Marc Echarri

Personal information
- Full name: Marc Echarri Marín
- Date of birth: 4 March 1999 (age 27)
- Place of birth: Manzanares el Real, Spain
- Height: 1.90 m (6 ft 3 in)
- Position: Forward

Team information
- Current team: Trival Valderas

Youth career
- 2012–2013: El Real de Manzanares
- 2015–2016: Siete Picos
- 2016–2017: RC Alcobendas
- 2017–2018: Aravaca

Senior career*
- Years: Team / Apps / (Gls)
- 2018–2019: Alcorcón B / 10 / (0)
- 2019: Trival Valderas / 11 / (2)
- 2019–2021: Rayo Vallecano B / 43 / (26)
- 2020: Rayo Vallecano / 1 / (0)
- 2021–2022: Leganés B / 8 / (2)
- 2022: Júpiter Leonés / 5 / (0)
- 2022–2023: Las Rozas / 26 / (10)
- 2023–: Trival Valderas / 25 / (5)

= Marc Echarri =

Spanish footballer

Marc Echarri Marín (born 4 March 1999) is a Spanish footballer who plays as a forward for Trival Valderas.

==Club career==
Born in Manzanares el Real, Community of Madrid, Echarri finished his formation with Aravaca CF. On 7 July 2018, he moved to AD Alcorcón and was initially assigned to the reserves in the Tercera División.

Echarri made his senior debut on 9 September 2018, starting in a 0–1 home loss against AD Parla.
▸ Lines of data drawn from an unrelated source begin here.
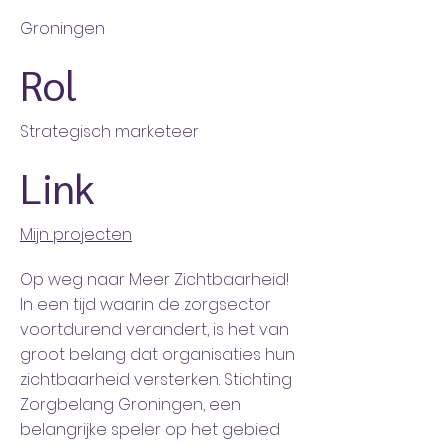
Groningen
Rol
Strategisch marketeer
Link
Mijn projecten
Op weg naar Meer Zichtbaarheid!
In een tijd waarin de zorgsector
voortdurend verandert, is het van
groot belang dat organisaties hun
zichtbaarheid versterken. Stichting
Zorgbelang Groningen, een
belangrijke speler op het gebied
On 4 February of the following year, after ten goalless matches, he signed for fellow league team CF Trival Valderas.

On 21 June 2019, Echarri joined another reserve team, Rayo Vallecano B also in the fourth tier. He made his first-team debut the following 5 January, coming on as a late substitute for Federico Piovaccari in a 1–0 home defeat of Girona FC in the Segunda División.